Collins was best known as the crew member who joined Neil Armstrong and Buzz Aldrin on their trip to the Moon. But he never actually got onto the lunar surface, staying in orbit as they descended.
In a statement, his family said that he had died on 28 April after a “valiant battle with cancer”.
“Mike always faced the challenges of life with grace and humility, and faced this, his final challenge, in the same way,” the family said. “We will miss him terribly. Yet we also know how lucky Mike felt to have lived the life he did. We will honor his wish for us to celebrate, not mourn, that life.
“Please join us in fondly and joyfully remembering his sharp wit, his quiet sense of purpose and his wise perspective, gained both from looking back at Earth from the vantage of space and gazing across calm waters from the deck of his fishing boat.”

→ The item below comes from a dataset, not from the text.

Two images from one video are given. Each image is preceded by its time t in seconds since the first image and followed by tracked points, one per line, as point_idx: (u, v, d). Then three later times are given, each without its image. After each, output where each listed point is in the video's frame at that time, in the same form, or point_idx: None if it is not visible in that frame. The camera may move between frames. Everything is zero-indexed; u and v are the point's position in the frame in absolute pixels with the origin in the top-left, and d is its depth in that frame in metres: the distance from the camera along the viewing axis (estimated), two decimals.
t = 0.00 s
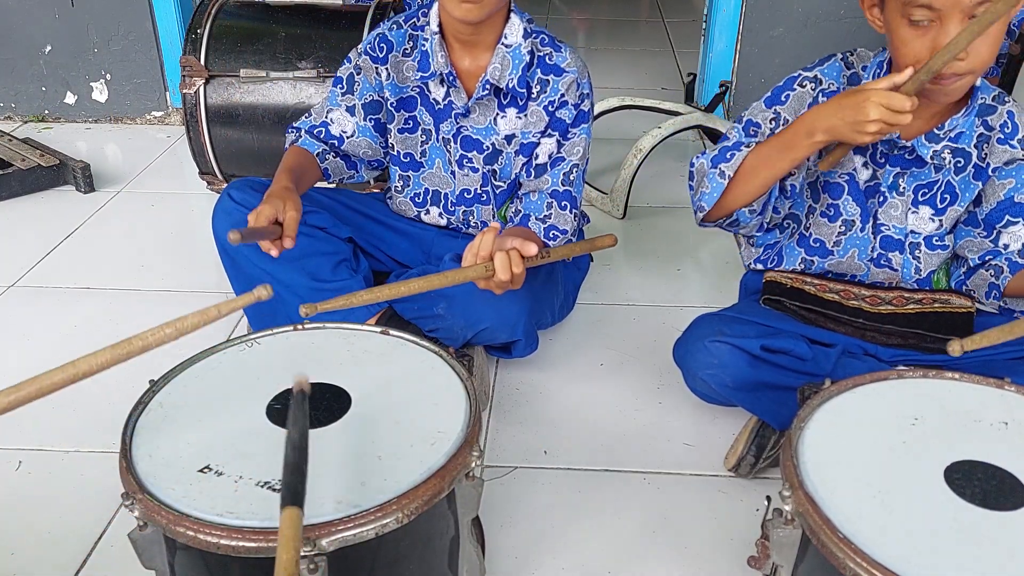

Before his space career, Collins served in the US Air Force, flying through the 1950s and into the early 60s and clocking up more than 3,000 hours of flight time. In 1957 he also married Patricia Finnegan, who he would stay with until she died in 2014; they had three children.
Then, on his second try, in 1962, he joined Nasa as an astronaut.
He worked for Nasa throughout Project Gemini and then the Apollo missions, as the US moved towards flying to the Moon. But that trip that defined his career came in 1969, when he was assigned the job of command module pilot or CMP.
That meant that he had to undertake the work of staying inside the Columbia module that carried the astronauts before bringing all three of them back to Earth. But much of the mission was spent dreading what might happen if his two colleagues did not make it back from the lunar surface.
He wrote about that terror in a note at the time.
“My secret terror for the last six months has been leaving them on the Moon and returning to Earth alone; now I am within minutes of finding out the truth of the matter,” he wrote. “If they fail to rise from the surface, or crash back into it, I am not going to commit suicide; I am coming home, forthwith, but I will be a marked man for life and I know it.”
In the module, Collins was left on his own, and wrote in a note that he was “truly alone and absolutely alone from any known life”, as he swung around the far side of the Moon and lost contact not only with his commanders on Earth but his fellow astronauts too.
He told the Guardian in 2009 that his success in coming back into contact with them and making it through the mission unscathed was just a matter of fate.
““Neil Armstrong was born in 1930. Buzz Aldrin was born in 1930, and Mike Collins, 1930. We came along at exactly the right time. We survived hazardous careers and were successful in them,” he said.
“But in my own case at least, it was 10% shrewd planning and 90% blind luck. Put Lucky on my tombstone.”